In Canada, the social media account Arts Accountability formed recently, with the mission to “[hold] Canadian arts organizations accountable to their #BlackLivesMatter statements,” and many prominent voices across the country’s culture sector are demanding institutional accountability. The CBC’s Amanda Parris wrote a crucial in-depth account of anti-Black racism across Canadian cultural institutions; Devyani Saltzman, the writer and curator who succeeded me as the AGO’s director of public programming, wrote a powerful essay about the “internalized mental subjugation” experienced by BIPOC leaders inside Canadian cultural institutions; Rea McNamara, the former programs manager at the Gardiner Museum, wrote an open letter to the museum’s leadership decrying the museum’s “ongoing exclusionary harm and violence on the city’s most vulnerable and under-resourced”; and a public crisis has emerged at the Canadian Museum for Human Rights in Winnipeg, where multiple staff members, including former program interpreter Thiané Diop and former curator Armando Perla, have accused the majority-white museum management of racism and homophobia, sharing their experiences using the hashtag #CMHRstoplying. On Thursday, CEO John Young announced he would not be seeking reappointment when his term ends in August.

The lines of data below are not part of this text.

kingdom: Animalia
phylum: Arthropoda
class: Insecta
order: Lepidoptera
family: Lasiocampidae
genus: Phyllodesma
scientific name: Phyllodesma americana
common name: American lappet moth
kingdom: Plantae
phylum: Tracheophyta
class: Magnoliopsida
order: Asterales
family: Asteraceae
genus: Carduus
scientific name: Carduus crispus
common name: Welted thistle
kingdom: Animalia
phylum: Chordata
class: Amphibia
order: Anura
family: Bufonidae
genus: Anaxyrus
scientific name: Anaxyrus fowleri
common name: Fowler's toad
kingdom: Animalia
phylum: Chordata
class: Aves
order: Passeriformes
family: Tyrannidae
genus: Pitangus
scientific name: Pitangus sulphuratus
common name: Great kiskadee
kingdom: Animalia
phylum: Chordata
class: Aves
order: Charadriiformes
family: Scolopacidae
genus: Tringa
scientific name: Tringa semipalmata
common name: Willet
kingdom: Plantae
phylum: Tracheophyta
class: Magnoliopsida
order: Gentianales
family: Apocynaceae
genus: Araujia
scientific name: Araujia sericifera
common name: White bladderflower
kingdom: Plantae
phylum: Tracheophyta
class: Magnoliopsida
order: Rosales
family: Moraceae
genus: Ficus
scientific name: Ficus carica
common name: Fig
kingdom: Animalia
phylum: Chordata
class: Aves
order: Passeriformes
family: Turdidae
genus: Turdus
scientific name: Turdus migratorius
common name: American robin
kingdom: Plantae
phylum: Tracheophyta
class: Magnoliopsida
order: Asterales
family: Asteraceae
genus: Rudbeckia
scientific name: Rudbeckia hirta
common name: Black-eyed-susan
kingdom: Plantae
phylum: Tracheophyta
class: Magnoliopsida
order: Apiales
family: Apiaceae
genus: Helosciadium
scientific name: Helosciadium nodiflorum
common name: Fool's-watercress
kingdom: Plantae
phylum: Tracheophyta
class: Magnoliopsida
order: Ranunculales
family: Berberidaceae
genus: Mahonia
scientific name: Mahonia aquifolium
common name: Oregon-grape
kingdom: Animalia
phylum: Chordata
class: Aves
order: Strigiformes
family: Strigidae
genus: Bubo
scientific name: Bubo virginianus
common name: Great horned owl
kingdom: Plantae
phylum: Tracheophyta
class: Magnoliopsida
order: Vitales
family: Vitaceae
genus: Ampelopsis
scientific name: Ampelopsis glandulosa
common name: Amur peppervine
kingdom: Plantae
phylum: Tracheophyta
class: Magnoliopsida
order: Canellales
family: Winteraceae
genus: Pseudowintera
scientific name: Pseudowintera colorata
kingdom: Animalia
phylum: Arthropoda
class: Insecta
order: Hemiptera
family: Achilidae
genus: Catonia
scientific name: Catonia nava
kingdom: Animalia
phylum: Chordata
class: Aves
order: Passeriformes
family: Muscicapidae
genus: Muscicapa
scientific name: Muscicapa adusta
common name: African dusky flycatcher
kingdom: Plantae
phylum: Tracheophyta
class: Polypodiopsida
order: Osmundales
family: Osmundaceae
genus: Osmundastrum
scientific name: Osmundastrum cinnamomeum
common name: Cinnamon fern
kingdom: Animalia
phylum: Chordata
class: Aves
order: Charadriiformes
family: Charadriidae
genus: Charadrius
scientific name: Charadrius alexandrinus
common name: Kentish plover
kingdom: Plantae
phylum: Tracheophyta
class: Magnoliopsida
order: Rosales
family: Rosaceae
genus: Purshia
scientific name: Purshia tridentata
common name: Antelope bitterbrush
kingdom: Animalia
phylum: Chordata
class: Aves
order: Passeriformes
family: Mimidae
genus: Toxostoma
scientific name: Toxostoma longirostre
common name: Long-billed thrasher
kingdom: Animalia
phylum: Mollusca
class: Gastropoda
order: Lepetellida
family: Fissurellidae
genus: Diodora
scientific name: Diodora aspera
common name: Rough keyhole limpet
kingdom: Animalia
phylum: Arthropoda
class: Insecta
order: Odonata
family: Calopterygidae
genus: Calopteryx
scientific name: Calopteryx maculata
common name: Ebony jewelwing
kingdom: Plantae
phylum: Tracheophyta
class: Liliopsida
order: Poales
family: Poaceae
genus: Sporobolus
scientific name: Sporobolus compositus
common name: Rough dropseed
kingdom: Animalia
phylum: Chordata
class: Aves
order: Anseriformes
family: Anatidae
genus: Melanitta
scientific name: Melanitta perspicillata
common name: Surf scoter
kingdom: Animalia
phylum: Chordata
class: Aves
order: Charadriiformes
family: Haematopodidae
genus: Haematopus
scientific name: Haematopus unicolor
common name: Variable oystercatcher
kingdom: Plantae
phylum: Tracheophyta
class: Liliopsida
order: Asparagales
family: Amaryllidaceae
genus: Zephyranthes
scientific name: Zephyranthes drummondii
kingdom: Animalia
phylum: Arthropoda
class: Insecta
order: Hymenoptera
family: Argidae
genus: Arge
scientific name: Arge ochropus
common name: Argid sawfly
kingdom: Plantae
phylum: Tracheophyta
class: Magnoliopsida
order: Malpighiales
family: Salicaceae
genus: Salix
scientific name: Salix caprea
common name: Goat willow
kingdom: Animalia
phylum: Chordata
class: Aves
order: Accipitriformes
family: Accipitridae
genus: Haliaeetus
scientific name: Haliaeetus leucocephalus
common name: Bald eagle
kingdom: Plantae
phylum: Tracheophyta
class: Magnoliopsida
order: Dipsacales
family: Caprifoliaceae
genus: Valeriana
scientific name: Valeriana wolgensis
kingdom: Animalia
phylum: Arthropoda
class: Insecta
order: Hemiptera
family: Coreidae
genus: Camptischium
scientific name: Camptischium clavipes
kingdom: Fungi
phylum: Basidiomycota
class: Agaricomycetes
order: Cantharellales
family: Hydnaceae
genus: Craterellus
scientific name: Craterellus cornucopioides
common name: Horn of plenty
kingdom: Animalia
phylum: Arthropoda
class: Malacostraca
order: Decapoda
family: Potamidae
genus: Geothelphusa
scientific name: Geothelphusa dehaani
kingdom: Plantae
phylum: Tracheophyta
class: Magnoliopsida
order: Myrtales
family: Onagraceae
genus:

When I asked Brian McBay, a National Gallery board trustee who works as the executive director of 221A in Vancouver, about our museums’ white power crisis, he described it as “entirely unsurprising,” and said, “What this gets at is that [confronting] racism is not really about letting go of hatred. It’s about sharing power. That’s the fulcrum we need to deal with. These people are well educated. They’re nice people, often. So, the question is: Why are these nice, well-educated people not sharing power?”

On Wednesday, June 24, following the publication of this story, the Vancouver Art Gallery announced the appointment of Anthony Kiendl as its new CEO and director. This has not affected any of the statistics as reported.

Sean O'Neill

Sean O'Neill is the creator, executive producer and host of the CBC documentary series In the Making. Previously, he worked for a decade at the Art Gallery of Ontario, most recently as director of public programs and cultural partnerships.